> [TASK STATEMENT]
Below are the records; extract from them the line containing "llen Wechselkurs" to the line containing "でさ。アメリカの海軍記録は、この事件をこう残", both lines included, exactly and with no pictures.

(Transcribed page contents)
★ ★ ★ ★

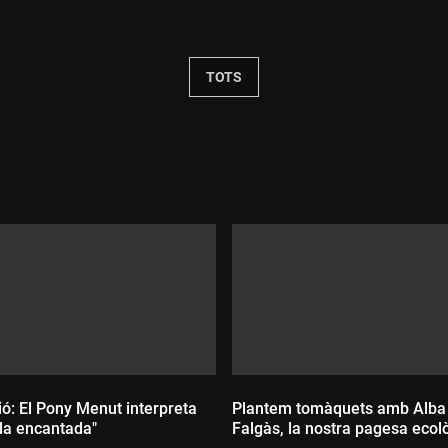
Durada:
TOTS
ó: El Pony Menut interpreta
Plantem tomàquets amb Alba
da encantada"
Falgàs, la nostra pagesa ecol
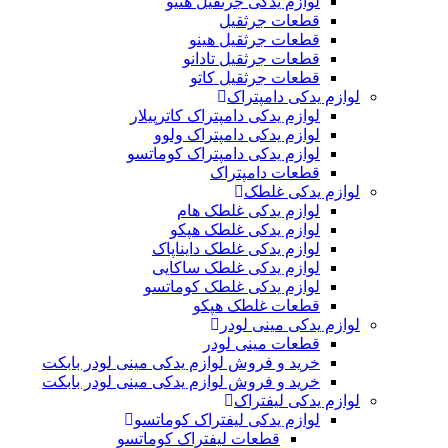
لوازم یدکی جرثقیل هنیو
قطعات جرثقیل
قطعات جرثقیل هینو
قطعات جرثقیل تادانو
قطعات جرثقیل کاتو
لوازم یدکی دامپتراک
لوازم یدکی دامپتراک کاترپیلار
لوازم یدکی دامپتراک ولوو
لوازم یدکی دامپتراک کوماتسو
قطعات دامپتراک
لوازم یدکی غلطک
لوازم یدکی غلطک هام
لوازم یدکی غلطک هپکو
لوازم یدکی غلطک دایناپاک
لوازم یدکی غلطک ساکایی
لوازم یدکی غلطک کوماتسو
قطعات غلطک هپکو
لوازم یدکی مینی لودر
قطعات مینی لودر
خرید و فروش لوازم یدکی مینی لودر بابکت
خرید و فروش لوازم یدکی مینی لودر بابکت
لوازم یدکی لیفتراک
لوازم یدکی لیفتراک کوماتسو
قطعات لیفتراک کوماتسو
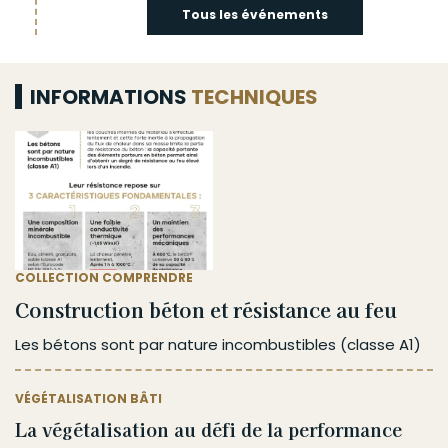
Tous les événements
INFORMATIONS
TECHNIQUES
COLLECTION COMPRENDRE
Construction béton et résistance au feu
Les bétons sont par nature incombustibles (classe A1)
VÉGÉTALISATION BÂTI
La végétalisation au défi de la performance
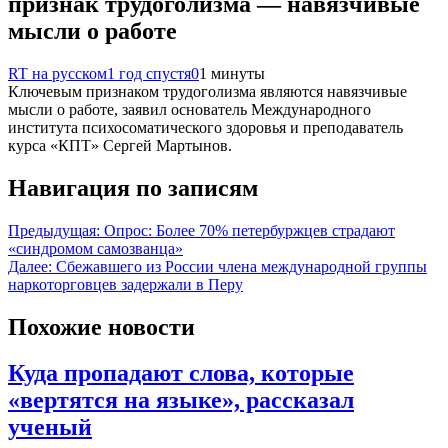
признак трудоголизма — навязчивые
мысли о работе
RT на русском
1 год спустя
0
1 минуты
Ключевым признаком трудоголизма являются навязчивые
мысли о работе, заявил основатель Международного
института психосоматического здоровья и преподаватель
курса «КПТ» Сергей Мартынов.
Навигация по записям
Предыдущая:
Опрос: Более 70% петербуржцев страдают
«синдромом самозванца»
Далее:
Сбежавшего из России члена международной группы
наркоторговцев задержали в Перу
Похожие новости
Куда пропадают слова, которые
«вертятся на языке», рассказал
ученый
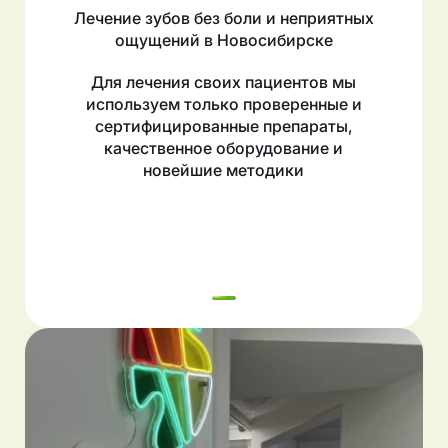
Лечение зубов без боли и неприятных
ощущений в Новосибирске
Для лечения своих пациентов мы
используем только проверенные и
сертифицированные препараты,
качественное оборудование и
новейшие методики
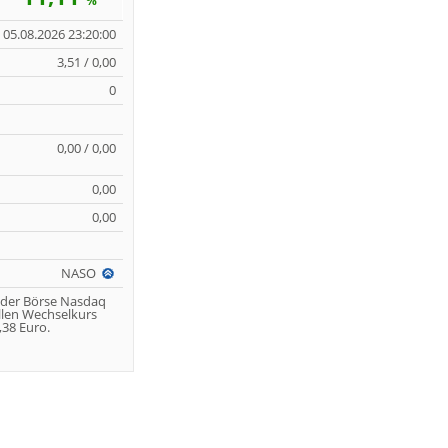
%
05.08.2026 23:20:00
3,51 / 0,00
0
0,00 / 0,00
0,00
0,00
NASO
 der Börse Nasdaq
llen Wechselkurs
38 Euro.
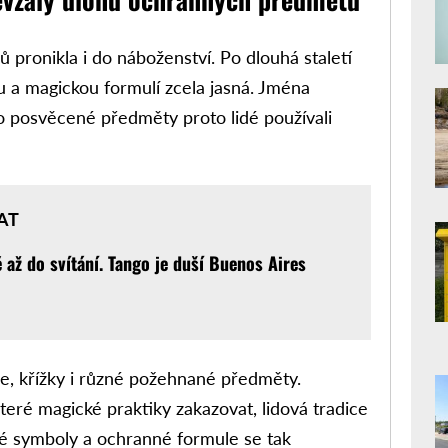
pronikla i do náboženství. Po dlouhá staletí
u a magickou formulí zcela jasná. Jména
o posvěcené předměty proto lidé používali
AT
 až do svítání. Tango je duší Buenos Aires
ie, křížky i různé požehnané předměty.
teré magické praktiky zakazovat, lidová tradice
aré symboly a ochranné formule se tak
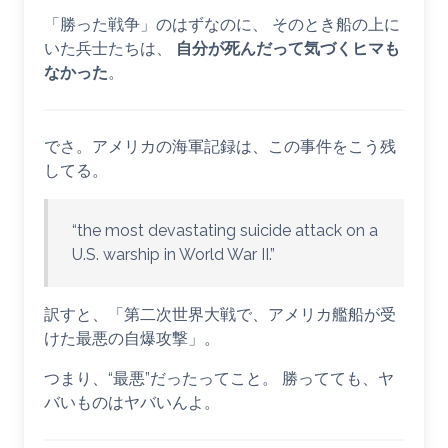
「勝った戦争」のはずなのに、 そのとき船の上に
いた兵士たちは、
自分が死んだって気づくヒマも
なかった
。
でさ。アメリカの海軍記録は、この事件をこう残
してる。
“the most devastating suicide attack on a
U.S. warship in World War II.”
訳すと、「第二次世界大戦で、アメリカ艦船が受
けた最悪の自爆攻撃」。
つまり、“最悪”だったってこと。 勝ってても、ヤ
バいものはヤバいんよ。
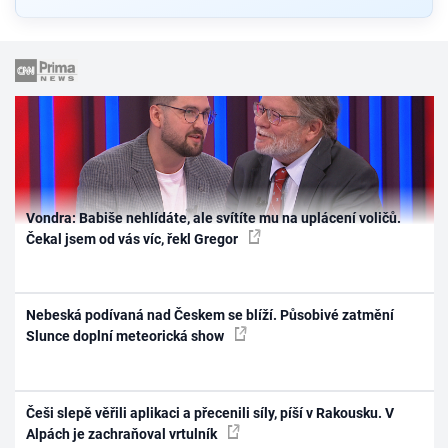
Vondra: Babiše nehlídáte, ale svítíte mu na uplácení voličů.
Čekal jsem od vás víc, řekl Gregor
Nebeská podívaná nad Českem se blíží. Působivé zatmění
Slunce doplní meteorická show
Češi slepě věřili aplikaci a přecenili síly, píší v Rakousku. V
Alpách je zachraňoval vrtulník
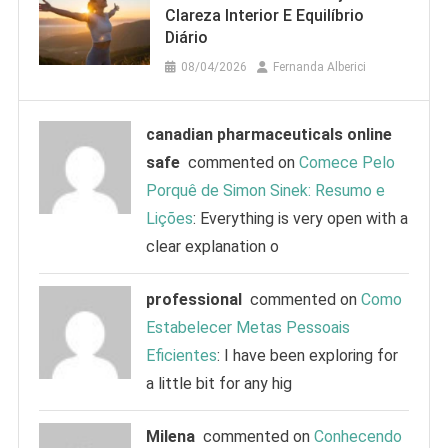
Clareza Interior E Equilíbrio
Diário
08/04/2026
Fernanda Alberici
canadian pharmaceuticals online
safe
commented on
Comece Pelo
Porquê de Simon Sinek: Resumo e
Lições
: Everything is very open with a
clear explanation o
professional
commented on
Como
Estabelecer Metas Pessoais
Eficientes
: I have been exploring for
a little bit for any hig
Milena
commented on
Conhecendo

★ ★ ★ ★

> [RESULT BELOW]
llen Wechselkurs
38 Euro.
pronikla i do náboženství. Po dlouhá staletí
u a magickou formulí zcela jasná. Jména
o posvěcené předměty proto lidé používali
AT
 až do svítání. Tango je duší Buenos Aires
ie, křížky i různé požehnané předměty.
teré magické praktiky zakazovat, lidová tradice
aré symboly a ochranné formule se tak
「勝った戦争」のはずなのに、 そのとき船の上に
いた兵士たちは、
自分が死んだって気づくヒマも
なかった
。
でさ。アメリカの海軍記録は、この事件をこう残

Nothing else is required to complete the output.